%%

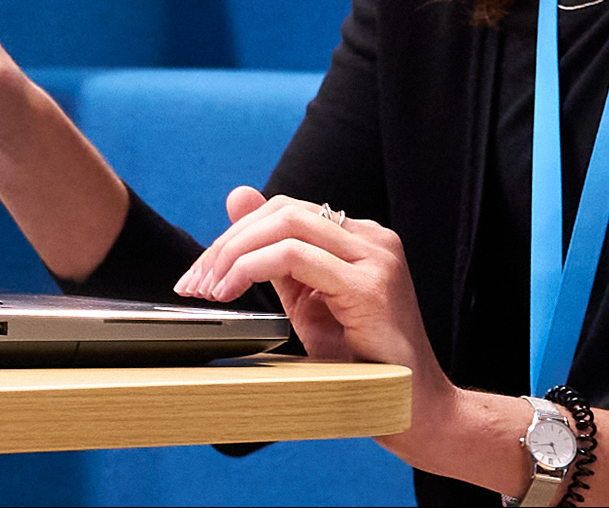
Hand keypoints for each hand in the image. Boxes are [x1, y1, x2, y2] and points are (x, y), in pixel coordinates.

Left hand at [176, 189, 464, 446]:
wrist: (414, 409)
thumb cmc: (362, 365)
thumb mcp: (308, 306)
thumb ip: (274, 259)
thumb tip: (237, 199)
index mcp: (362, 240)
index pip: (288, 212)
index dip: (237, 234)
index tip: (201, 273)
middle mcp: (374, 239)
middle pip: (284, 211)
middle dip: (228, 243)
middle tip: (194, 283)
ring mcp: (376, 258)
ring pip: (288, 225)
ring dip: (234, 254)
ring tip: (208, 290)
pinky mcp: (370, 286)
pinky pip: (296, 256)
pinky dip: (252, 268)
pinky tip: (231, 292)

%%

* [What the exercise asks]: Find the line that contains "wrist: (414, 409)". Repeat it and every line after it, exactly as written, up to and including the last line of the records above.

* [Response]:
wrist: (414, 409)
thumb cmc: (362, 365)
thumb mcp: (308, 306)
thumb ip: (274, 259)
thumb tip: (237, 199)
index mcp: (362, 240)
index pip: (288, 212)
index dip: (237, 234)
index tip: (201, 273)
middle mcp: (374, 239)
middle pip: (284, 211)
middle dip: (228, 243)
middle tip: (194, 283)
ring mcp: (376, 258)
ring pip: (288, 225)
ring dip: (234, 254)
ring tip: (208, 290)
pinky mcp: (370, 286)
pinky pip: (296, 256)
pinky dip: (252, 268)
pinky tip: (231, 292)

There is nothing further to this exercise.